Entries taken from a collection:
______
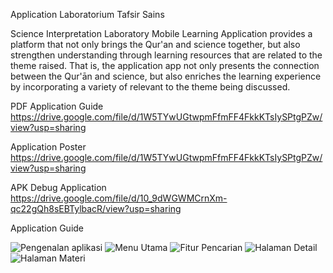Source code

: Application Laboratorium Tafsir Sains

Science Interpretation Laboratory Mobile Learning Application
provides a platform that not only
brings the Qur'an and science together, but also
strengthen understanding through learning resources
that are related to the theme raised. That is, the application
app not only presents the connection between the Qur'ān
and science, but also enriches the
learning experience by incorporating a variety of
relevant to the theme being discussed.

PDF Application Guide
https://drive.google.com/file/d/1W5TYwUGtwpmFfmFF4FkkKTsIySPtgPZw/view?usp=sharing

Application Poster
https://drive.google.com/file/d/1W5TYwUGtwpmFfmFF4FkkKTsIySPtgPZw/view?usp=sharing

APK Debug Application
https://drive.google.com/file/d/10_9dWGWMCrnXm-qc22gQh8sEBTylbacR/view?usp=sharing

Application Guide

![Pengenalan aplikasi](https://github.com/Haidarbagir30/Tafsirsainsapp/assets/77045915/0eb2b05c-ceaa-438b-ae0f-ecdb81fe74f0)  ![Menu Utama](https://github.com/Haidarbagir30/Tafsirsainsapp/assets/77045915/afe22159-7939-43a0-9a20-cd28c3b31748) ![Fitur Pencarian](https://github.com/Haidarbagir30/Tafsirsainsapp/assets/77045915/5931b4cd-f0f6-43c1-878a-1a0b8841c285)  ![Halaman Detail](https://github.com/Haidarbagir30/Tafsirsainsapp/assets/77045915/687f43b8-90ab-4dae-9c03-186fc6aad87c) ![Halaman Materi](https://github.com/Haidarbagir30/Tafsirsainsapp/assets/77045915/8d0c81f6-8d72-4da6-ade0-b0f7a03b07e1)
______
◆ **Task brief**:
All lines that contain the word "theme" must be copied from the records above.

◆ **Exercise response**:
that are related to the theme raised. That is, the application
relevant to the theme being discussed.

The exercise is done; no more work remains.